I looked at the calendar early this week and the December days that would have blog posts crawled into view in the few open spots left in the year. Three more in 2012, if I keep to my pace. Though the last few months have sped by, with their big stresses and their triumphs, and their too rare moments of utter calm, those last few posts stuck out to me as opportunities to cap off the year with champion recipes, recipes I love and that’ll be really useful to you, whether you’re celebrating or feasting or recovering.
Better make them good, in other words.
And fortunately, I’ve been cooking a ton this week, now that I have a little extra time. I can’t wait to share the recipes with you come January. I’m especially stockpiling them to schedule while I’m away in Thailand. (Have you been before? Share tips! We’ll be in Bangkok, Chiang Mai, and Krabi.)
Finally, I picked this awesome, gooey blue cheese dip, which is fantastic and fantastically easy. Some friends made it at a party they threw a while ago. These are foodie friends, and they always know the best spots to eat out at, and they make the coolest recipes. When we arrived, they had cheese dip bubbling on the stove. I hate cheese dip, normally–that artificial taste of movie-theater nachos. This dip, though it looked like fake cheese, tasted like real cheese.They referred me to the recipe, from Serious Eats, and I’ve made it a few times for parties since then. It always goes over well. For a festive change for the holidays, this time I stirred in blue cheese along with the standard cheddar, and the result is a dip that would make any buffalo-wing lover blush. I figure you can whisk this together this for family time in front of the TV, or for a Christmas Eve or Christmas party, or for a New Year’s Eve cocktail spread. Yum.
More Gooey Dips:
Cheesy White Bean Dip from Big Girls, Small Kitchen
Guacamole from Big Girls, Small Kitchen
Southwestern Artichoke Dip with Sweet Corn and Cayenne from Big Girls, Small Kitchen
Three Onion Dip from Big Girls, Small Kitchen
Pizza Dip from YumSugar
Hot Blue Cheese Dip with Sweet Potato Chips
Serves a crowd
Adapted from Serious Eats
I used Food Should Taste Good’s Sweet Potato chips as dippers, since their slight sweetness matches really well with the blue cheese. Other good candidates include: pears, celery, kettle-fried sweet potato or regular potato chips.

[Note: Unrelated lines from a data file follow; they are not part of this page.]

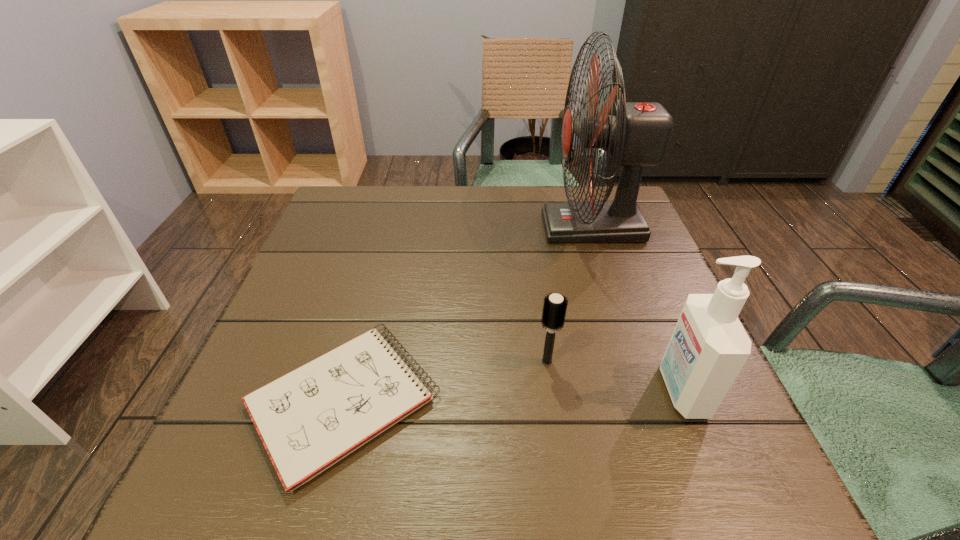
Identify the location of vacant position in the image that satisfies the following two spatial constraints: 1. on the front label of the second tallest object; 2. on the front side of the notepad. The height and width of the screenshot is (540, 960). (686, 402).

You are a GUI agent. You are given a task and a screenshot of the screen. Output one action in this format:
    pyautogui.click(x=<x>, y=<y>)
    Task: Click on the free location that satisfies the following two spatial constraints: 1. on the front-facing side of the fan; 2. on the front side of the second object from left to right
    The width and height of the screenshot is (960, 540).
    Given the screenshot: What is the action you would take?
    pyautogui.click(x=637, y=362)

3 ounces cheddar cheese (you can use mild or sharp–both work), grated
5 ounces crumbled blue cheese
1 tablespoon corn starch
1 (12-ounce) can evaporated milk
A few dashes hot sauce or cayenne pepper
1 sprig rosemary
In a medium saucepan, combine the cheeses with the cornstarch. Add 1 cup evaporated milk (not the whole can – reserve the rest), hot sauce, and the rosemary sprig. Cook over low heat, stirring constantly with a whisk until the cheddar has melted and the blue cheese has reduced to very tiny lumps (if you can see it at all. The mixture will bubble and thicken after about 10 minutes. Until it gets there, it’ll look a bit thin and clumpy, but don’t worry. Use the reserved milk to thin the dip to the consistency you like. Remove the rosemary. Serve immediately.
If you’re going to have the dip out over the course of a party, you’ll want to keep it on the stove over very low heat. Another good option is to transfer to a small slow cooker and serve straight from there. Or, reheat occasionally in 15-second spurts.